Start of Material provided

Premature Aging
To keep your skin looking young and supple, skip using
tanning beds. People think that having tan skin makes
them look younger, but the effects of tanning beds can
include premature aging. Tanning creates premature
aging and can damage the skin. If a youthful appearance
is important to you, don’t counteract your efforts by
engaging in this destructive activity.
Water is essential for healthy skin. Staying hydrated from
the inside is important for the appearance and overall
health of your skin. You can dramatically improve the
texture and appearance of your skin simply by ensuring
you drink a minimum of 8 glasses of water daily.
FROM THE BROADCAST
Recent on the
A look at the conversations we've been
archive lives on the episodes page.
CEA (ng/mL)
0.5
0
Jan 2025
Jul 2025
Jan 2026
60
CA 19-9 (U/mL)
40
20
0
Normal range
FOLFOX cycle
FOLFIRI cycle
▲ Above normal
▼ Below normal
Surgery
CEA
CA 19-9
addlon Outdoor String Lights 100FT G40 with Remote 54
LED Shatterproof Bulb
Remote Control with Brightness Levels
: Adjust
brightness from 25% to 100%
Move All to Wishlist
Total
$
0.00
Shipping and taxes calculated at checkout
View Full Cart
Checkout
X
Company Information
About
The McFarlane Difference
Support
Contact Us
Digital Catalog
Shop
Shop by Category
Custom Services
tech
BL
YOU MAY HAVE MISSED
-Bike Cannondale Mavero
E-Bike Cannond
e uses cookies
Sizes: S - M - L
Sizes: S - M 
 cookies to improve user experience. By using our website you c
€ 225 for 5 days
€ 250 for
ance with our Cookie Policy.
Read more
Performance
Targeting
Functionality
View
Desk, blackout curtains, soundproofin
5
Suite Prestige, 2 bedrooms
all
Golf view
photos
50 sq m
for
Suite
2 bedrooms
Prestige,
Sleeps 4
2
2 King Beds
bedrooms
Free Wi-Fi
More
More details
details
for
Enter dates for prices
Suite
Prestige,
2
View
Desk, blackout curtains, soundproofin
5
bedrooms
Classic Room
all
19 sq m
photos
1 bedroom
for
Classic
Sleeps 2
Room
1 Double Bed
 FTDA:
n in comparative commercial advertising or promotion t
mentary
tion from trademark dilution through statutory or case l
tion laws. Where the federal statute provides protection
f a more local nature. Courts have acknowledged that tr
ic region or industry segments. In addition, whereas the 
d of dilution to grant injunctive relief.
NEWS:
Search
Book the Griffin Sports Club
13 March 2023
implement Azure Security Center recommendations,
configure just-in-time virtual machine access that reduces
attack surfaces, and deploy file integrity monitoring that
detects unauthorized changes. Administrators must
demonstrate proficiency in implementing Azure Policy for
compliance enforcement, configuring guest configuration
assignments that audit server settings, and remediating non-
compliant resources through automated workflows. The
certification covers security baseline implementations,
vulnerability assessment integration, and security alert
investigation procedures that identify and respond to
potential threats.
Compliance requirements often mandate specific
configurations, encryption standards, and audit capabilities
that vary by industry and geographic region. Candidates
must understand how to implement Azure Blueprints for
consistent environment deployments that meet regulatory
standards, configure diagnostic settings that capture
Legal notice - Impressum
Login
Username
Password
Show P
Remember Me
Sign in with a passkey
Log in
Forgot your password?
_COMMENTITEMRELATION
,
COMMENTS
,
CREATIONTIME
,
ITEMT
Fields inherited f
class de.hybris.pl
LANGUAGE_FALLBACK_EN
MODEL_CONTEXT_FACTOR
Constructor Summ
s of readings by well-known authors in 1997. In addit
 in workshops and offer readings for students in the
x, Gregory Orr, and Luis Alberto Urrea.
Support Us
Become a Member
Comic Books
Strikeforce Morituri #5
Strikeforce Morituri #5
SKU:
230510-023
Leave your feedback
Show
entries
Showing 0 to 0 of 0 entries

End of Material provided

Directions for this task: Edit every row so that "Shatterproof" becomes "Unbreakable", and give the lines again with everything else left as it is.

Expected output:
Premature Aging
To keep your skin looking young and supple, skip using
tanning beds. People think that having tan skin makes
them look younger, but the effects of tanning beds can
include premature aging. Tanning creates premature
aging and can damage the skin. If a youthful appearance
is important to you, don’t counteract your efforts by
engaging in this destructive activity.
Water is essential for healthy skin. Staying hydrated from
the inside is important for the appearance and overall
health of your skin. You can dramatically improve the
texture and appearance of your skin simply by ensuring
you drink a minimum of 8 glasses of water daily.
FROM THE BROADCAST
Recent on the
A look at the conversations we've been
archive lives on the episodes page.
CEA (ng/mL)
0.5
0
Jan 2025
Jul 2025
Jan 2026
60
CA 19-9 (U/mL)
40
20
0
Normal range
FOLFOX cycle
FOLFIRI cycle
▲ Above normal
▼ Below normal
Surgery
CEA
CA 19-9
addlon Outdoor String Lights 100FT G40 with Remote 54
LED Unbreakable Bulb
Remote Control with Brightness Levels
: Adjust
brightness from 25% to 100%
Move All to Wishlist
Total
$
0.00
Shipping and taxes calculated at checkout
View Full Cart
Checkout
X
Company Information
About
The McFarlane Difference
Support
Contact Us
Digital Catalog
Shop
Shop by Category
Custom Services
tech
BL
YOU MAY HAVE MISSED
-Bike Cannondale Mavero
E-Bike Cannond
e uses cookies
Sizes: S - M - L
Sizes: S - M 
 cookies to improve user experience. By using our website you c
€ 225 for 5 days
€ 250 for
ance with our Cookie Policy.
Read more
Performance
Targeting
Functionality
View
Desk, blackout curtains, soundproofin
5
Suite Prestige, 2 bedrooms
all
Golf view
photos
50 sq m
for
Suite
2 bedrooms
Prestige,
Sleeps 4
2
2 King Beds
bedrooms
Free Wi-Fi
More
More details
details
for
Enter dates for prices
Suite
Prestige,
2
View
Desk, blackout curtains, soundproofin
5
bedrooms
Classic Room
all
19 sq m
photos
1 bedroom
for
Classic
Sleeps 2
Room
1 Double Bed
 FTDA:
n in comparative commercial advertising or promotion t
mentary
tion from trademark dilution through statutory or case l
tion laws. Where the federal statute provides protection
f a more local nature. Courts have acknowledged that tr
ic region or industry segments. In addition, whereas the 
d of dilution to grant injunctive relief.
NEWS:
Search
Book the Griffin Sports Club
13 March 2023
implement Azure Security Center recommendations,
configure just-in-time virtual machine access that reduces
attack surfaces, and deploy file integrity monitoring that
detects unauthorized changes. Administrators must
demonstrate proficiency in implementing Azure Policy for
compliance enforcement, configuring guest configuration
assignments that audit server settings, and remediating non-
compliant resources through automated workflows. The
certification covers security baseline implementations,
vulnerability assessment integration, and security alert
investigation procedures that identify and respond to
potential threats.
Compliance requirements often mandate specific
configurations, encryption standards, and audit capabilities
that vary by industry and geographic region. Candidates
must understand how to implement Azure Blueprints for
consistent environment deployments that meet regulatory
standards, configure diagnostic settings that capture
Legal notice - Impressum
Login
Username
Password
Show P
Remember Me
Sign in with a passkey
Log in
Forgot your password?
_COMMENTITEMRELATION
,
COMMENTS
,
CREATIONTIME
,
ITEMT
Fields inherited f
class de.hybris.pl
LANGUAGE_FALLBACK_EN
MODEL_CONTEXT_FACTOR
Constructor Summ
s of readings by well-known authors in 1997. In addit
 in workshops and offer readings for students in the
x, Gregory Orr, and Luis Alberto Urrea.
Support Us
Become a Member
Comic Books
Strikeforce Morituri #5
Strikeforce Morituri #5
SKU:
230510-023
Leave your feedback
Show
entries
Showing 0 to 0 of 0 entries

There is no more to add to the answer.